Die russische Justiz hat den festgenommenen Starregisseur Kirill Serebrennikow (47) wegen Betrugsvorwürfen unter Hausarrest gestellt. In dem in Russland wie im Ausland kritisierten Verfahren gegen den renommierten Theatermacher verhängte eine Haftrichterin am Mittwoch den Freiheitsentzug (wir berichteten). Dieser soll zunächst bis zum 19. Oktober gelten. Trotz des Hausarrests hält die Stuttgarter Staatsoper an der Premiere der Märchenoper „Hänsel und Gretel“ fest. Das betonte das Opernhaus am Mittwochabend.
Die Premiere soll wie geplant am 22. Oktober auf die Bühne kommen – mithilfe des Teams von Serebren-nikow. Dies sei möglich, weil der Regisseur wesentliche Teile des Inszenierungskonzeptes, das Bühnenbild und die Kostüme bereits fertiggestellt habe, hieß es.
Die Richterin lehnte Serebrenni-kows Antrag ab, ihn auf freien Fuß zu setzen und weiter arbeiten zu lassen. Er müsse eine Fußfessel tragen. Die Verteidigung kündigte Rechtsmittel an.
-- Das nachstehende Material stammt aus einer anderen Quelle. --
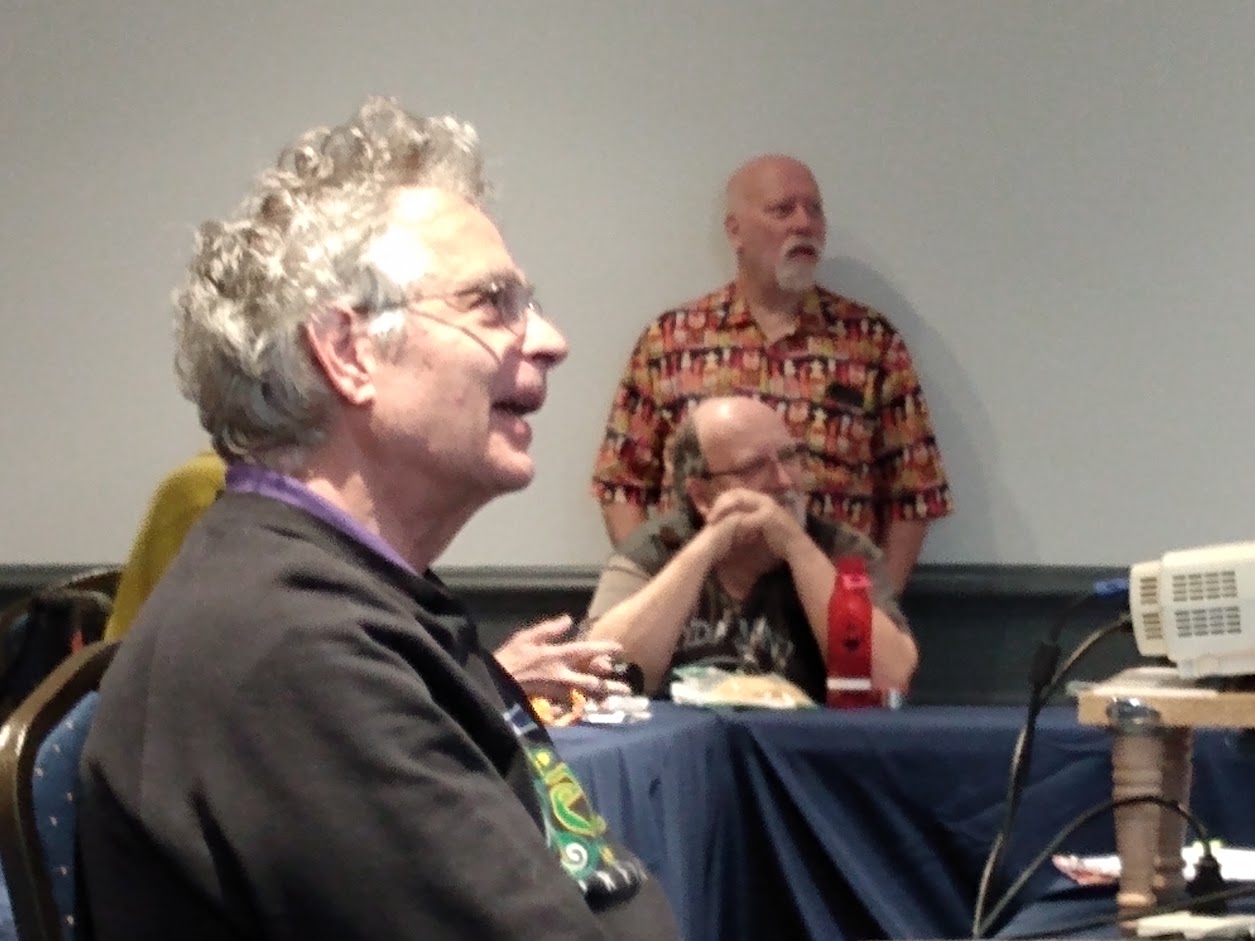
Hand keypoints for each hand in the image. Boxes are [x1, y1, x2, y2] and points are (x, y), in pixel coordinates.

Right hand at [493, 615, 631, 700]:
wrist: (493, 685)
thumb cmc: (508, 659)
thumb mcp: (526, 637)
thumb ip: (549, 629)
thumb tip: (569, 619)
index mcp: (556, 656)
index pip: (586, 651)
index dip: (604, 648)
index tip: (620, 649)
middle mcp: (561, 676)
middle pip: (591, 681)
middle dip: (610, 686)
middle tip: (627, 689)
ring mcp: (557, 693)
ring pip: (584, 697)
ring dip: (601, 699)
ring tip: (615, 703)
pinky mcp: (550, 706)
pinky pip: (571, 709)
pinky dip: (582, 710)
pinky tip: (592, 713)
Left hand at [703, 488, 807, 560]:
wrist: (796, 548)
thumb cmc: (777, 539)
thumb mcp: (758, 527)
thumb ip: (746, 520)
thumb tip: (727, 523)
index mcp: (760, 500)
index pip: (736, 493)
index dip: (721, 502)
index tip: (710, 514)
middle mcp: (763, 499)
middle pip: (735, 494)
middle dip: (720, 505)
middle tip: (709, 518)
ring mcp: (767, 506)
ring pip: (739, 502)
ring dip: (724, 512)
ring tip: (714, 523)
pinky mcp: (768, 517)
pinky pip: (747, 518)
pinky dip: (736, 524)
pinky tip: (728, 532)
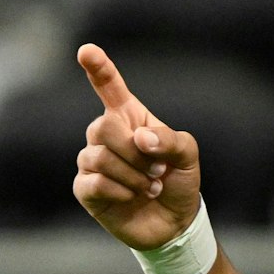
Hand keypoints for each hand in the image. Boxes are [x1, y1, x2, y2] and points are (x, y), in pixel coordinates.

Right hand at [74, 44, 202, 250]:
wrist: (174, 222)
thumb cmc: (179, 181)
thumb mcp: (187, 156)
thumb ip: (169, 140)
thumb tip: (140, 138)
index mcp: (129, 118)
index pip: (109, 87)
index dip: (99, 68)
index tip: (86, 50)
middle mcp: (105, 135)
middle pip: (102, 127)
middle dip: (134, 152)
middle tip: (157, 171)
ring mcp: (92, 161)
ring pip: (98, 156)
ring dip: (133, 175)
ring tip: (150, 187)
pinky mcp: (85, 188)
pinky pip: (94, 182)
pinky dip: (121, 190)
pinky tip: (132, 196)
Das Staatliche Ermittlungskomitee wirft Serebrennikow vor, 68 Millionen Rubel (knapp eine Million Euro) staatlicher Gelder unterschlagen zu haben.
Unterstützer des regierungskritischen Künstlers im Gerichtssaal riefen „Schande!“ und skandierten seinen Namen, als der Spruch bekannt wurde. Auch vor dem Gebäude hatten sich mehrere hundert Menschen versammelt, um ihre Solidarität mit dem Leiter des Moskauer Gogol-Theaters zu bekunden.
Viele russische Kulturschaffende erklärten sich bereit, für Serebrenni-kow zu bürgen. Die Witwe des Literaturnobelpreisträgers Alexander Solschenizyn, Natalja Solschenizyna, die Schriftstellerin Ljudmila Ulitzkaja, die Regisseure Fjodor Bondartschuk und Jewgeni Mironow und andere unterzeichneten ein entsprechendes Schreiben.
In einer Online-Petition forderten bis zum Abend mehr als 16 000 Menschen ein Ende des Verfahrens. Auch die Menschenrechtsbeauftragte der Bundesregierung, Bärbel Kofler, äußerte sich besorgt. Das Lettische Nationaltheater in Riga, an dem Serebrennikow auch arbeitet, forderte eine Freilassung.
Serebrennikow hat die Vorwürfe stets zurückgewiesen. Der Hausarrest bedeutet eine weitgehende Kontaktsperre: Der Künstler darf kein Internet nutzen und keine Post verschicken. Über Ausnahmen entscheidet der Ermittler. Bei dem Beschuldigten bestehe Fluchtgefahr, sagten Vertreter der Strafverfolgung und verwiesen gerade auf das Engagement in Stuttgart. Serebrennikow könnte auch versuchen, Beweise zu vernichten.